In the case of Manafort, it appears his lawyers warned investigators about the existence of attorney-client privileged documents and memos. If investigators didn’t take the proper precautions to avoid collecting these documents, they could be in trouble for violating Manafort’s constitutional rights.
Now, lawyers for Manafort have even more fuel to add to their argument because they can argue that the Manafort raid was part of a political vendetta. Whether that is true or not, the anti-Trump text messages sent by FBI agent Strzok would likely be used as evidence.

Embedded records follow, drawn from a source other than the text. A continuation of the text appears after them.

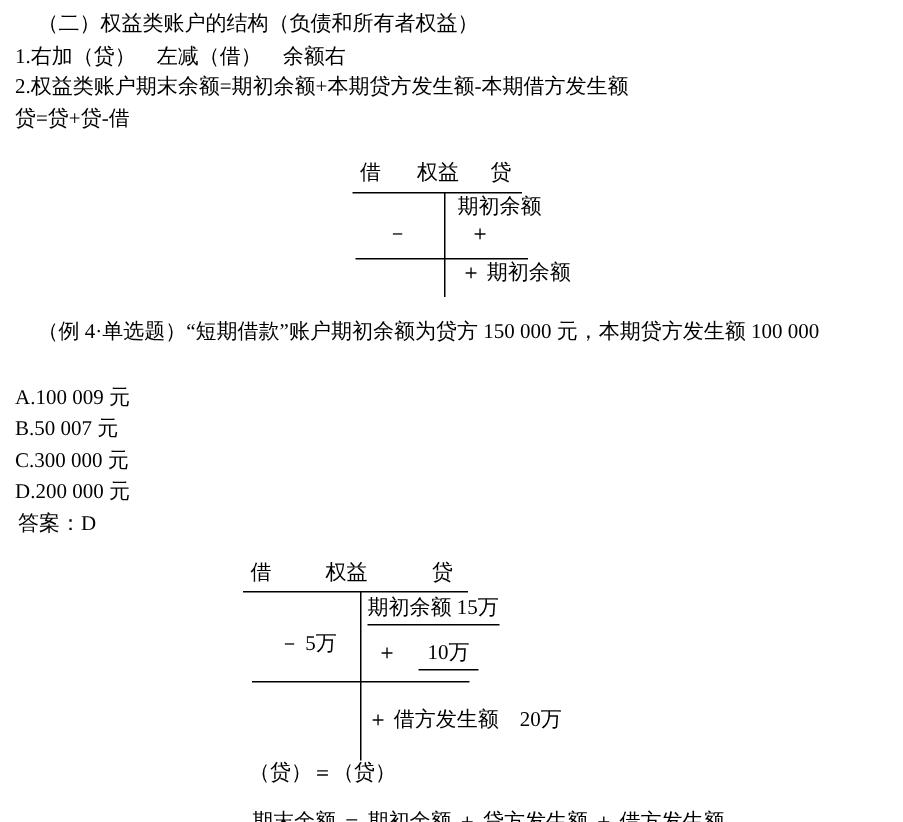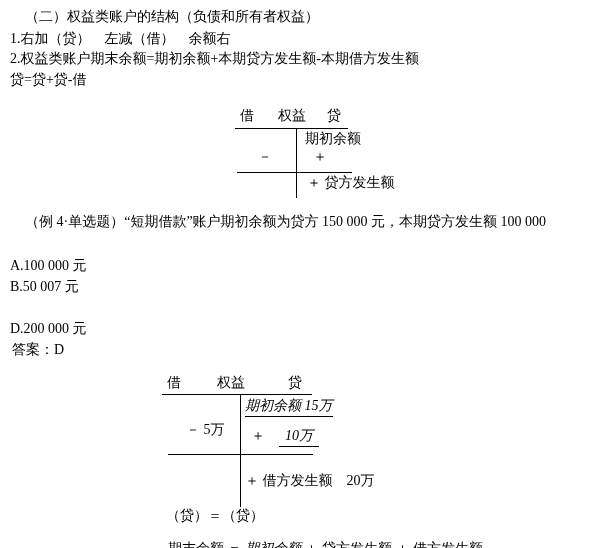--- a/index.html
+++ b/index.html
@@ -21,21 +21,21 @@
   }
   
   .t {
     position: absolute;
     font-size: 14px;
     line-height: 16px;
     white-space: pre;
   }
   .hline { position: absolute; height: 1px; background: #000000; }
   .vline { position: absolute; width: 1px; background: #000000; }
-  .ul { border-bottom: 1px solid #000000; padding-bottom: 2px; font-style: italic; }
+  .ul { border-bottom: 1px solid #000000; padding-bottom: 2px; }
 </style>
 </head>
 <body>
 
 <div class="page">
 
   <div class="line" style="left:25px; top:6px">（二）权益类账户的结构（负债和所有者权益）</div>
   <div class="line" style="left:10px; top:28px">1.右加（贷）　左减（借）　余额右</div>
   <div class="line" style="left:10px; top:48px">2.权益类账户期末余额=期初余额+本期贷方发生额-本期借方发生额</div>
   <div class="line" style="left:10px; top:69px">贷=贷+贷-借</div>
@@ -43,26 +43,27 @@
   <div>
     <div class="t" style="left:240px; top:108px">借</div>
     <div class="t" style="left:278px; top:108px">权益</div>
     <div class="t" style="left:327px; top:108px">贷</div>
     <div class="hline" style="left:235px; top:128px; width:113px"></div>
     <div class="vline" style="left:296px; top:128px; height:70px"></div>
     <div class="t" style="left:305px; top:131px">期初余额</div>
     <div class="t" style="left:258px; top:149px">－</div>
     <div class="t" style="left:313px; top:149px">＋</div>
     <div class="hline" style="left:237px; top:172px; width:115px"></div>
-    <div class="t" style="left:307px; top:175px">＋ 贷方发生额</div>
+    <div class="t" style="left:307px; top:175px">＋ 期初余额</div>
   </div>
 
   <div class="line" style="left:25px; top:211px">（例 4·单选题）“短期借款”账户期初余额为贷方 150 000 元，本期贷方发生额 100 000</div>
-  <div class="line" style="left:10px; top:255px">A.100 000 元</div>
+  <div class="line" style="left:10px; top:255px">A.100 009 元</div>
   <div class="line" style="left:10px; top:276px">B.50 007 元</div>
+  <div class="line" style="left:10px; top:297px">C.300 000 元</div>
   <div class="line" style="left:10px; top:318px">D.200 000 元</div>
   <div class="line" style="left:12px; top:339px">答案：D</div>
 
   <div>
     <div class="t" style="left:167px; top:375px">借</div>
     <div class="t" style="left:217px; top:375px">权益</div>
     <div class="t" style="left:288px; top:375px">贷</div>
     <div class="hline" style="left:162px; top:394px; width:150px"></div>
     <div class="vline" style="left:240px; top:394px; height:113px"></div>
     <div class="t ul" style="left:245px; top:398px">期初余额 15万</div>

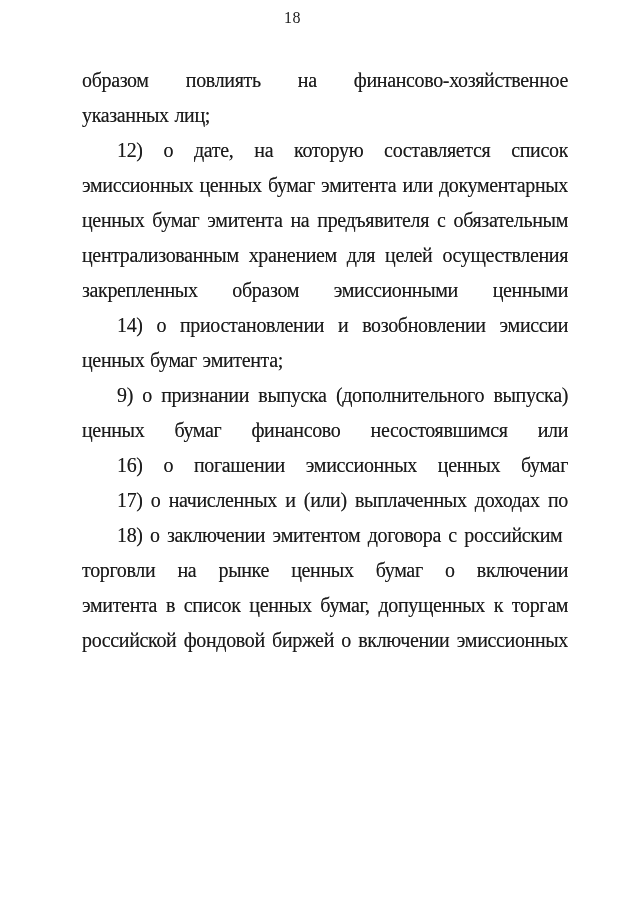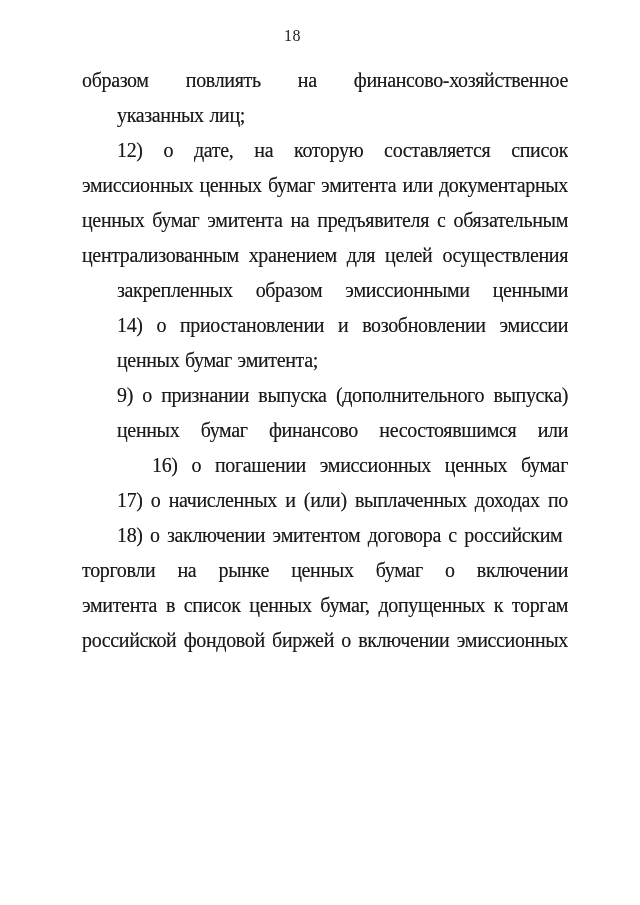--- a/index.html
+++ b/index.html
@@ -16,21 +16,21 @@
     color: #1b1b1b;
     overflow: hidden;
   }
   .page {
     position: absolute;
     inset: 0;
     background: #ffffff;
   }
   .page-number {
     position: absolute;
-    top: 18px;
+    top: 0;
     left: 0;
     width: 585px;
     height: 35px;
     line-height: 35px;
     text-align: center;
     font-size: 16px;
     letter-spacing: 0.5px;
   }
   .content {
     position: absolute;
@@ -52,21 +52,20 @@
     text-align-last: justify;
     overflow: hidden;
     white-space: normal;
     text-shadow: 0 0 0.5px rgba(20,20,20,0.55);
   }
   .line.indent {
     text-indent: 35px;
   }
   .line.end {
     text-align-last: left;
-    margin-left: 35px;
   }
 </style>
 </head>
 <body>
 
 <div class="page">
 
   <div class="page-number">18</div>
 
   <div class="content">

“While the big picture here is that this should not impact any of the charges filed against Manafort, the defense still will likely try to make some hay out of this,” Hockeimer explained. “If they aren’t provided by Mueller’s team in discovery I’d expect a discovery motion seeking the texts that provided the basis for the agent’s transfer off the case. And if they get them and if the agent testifies they will try to use them to show bias. Whether the Court allows any of this stuff in is very questionable.”
Manafort’s defense would have to prove prosecutorial misconduct in order to get any charges dismissed–which has a very high bar. For example, a federal judge dismissed the ethics case against former Senator Ted Stevens (R-Alaska) after finding egregious prosecutorial misconduct. Judge Emmet Sullivan said that he had “never seen mishandling and misconduct like what I have seen” by the DOJ in the Stevens case. However, in that case, prosecutors admitted that they failed to turn over key information to the defense (so-called “Brady” material). The Stevens case was a huge rights violation and flub-up by prosecutors, and so far the revelations about Strzok don’t reach that same level.
“If the agent were to testify at trial, it might be used in cross-examination to show bias, but even then it’s pretty thin,” white collar defense attorney Elkan Abramowitz explained to Law&Crime.
Trump has repeatedly said that the Russia probe is a political witch hunt. He even tweeted about it again this morning. While the revelations against the FBI agent are certainly troubling, more evidence of such bias is needed to prove in a court of law that the case is without merit. Regardless, the Manafort team (and perhaps others who ended up being charged) will likely try to use the agent’s text messages to derail the prosecution.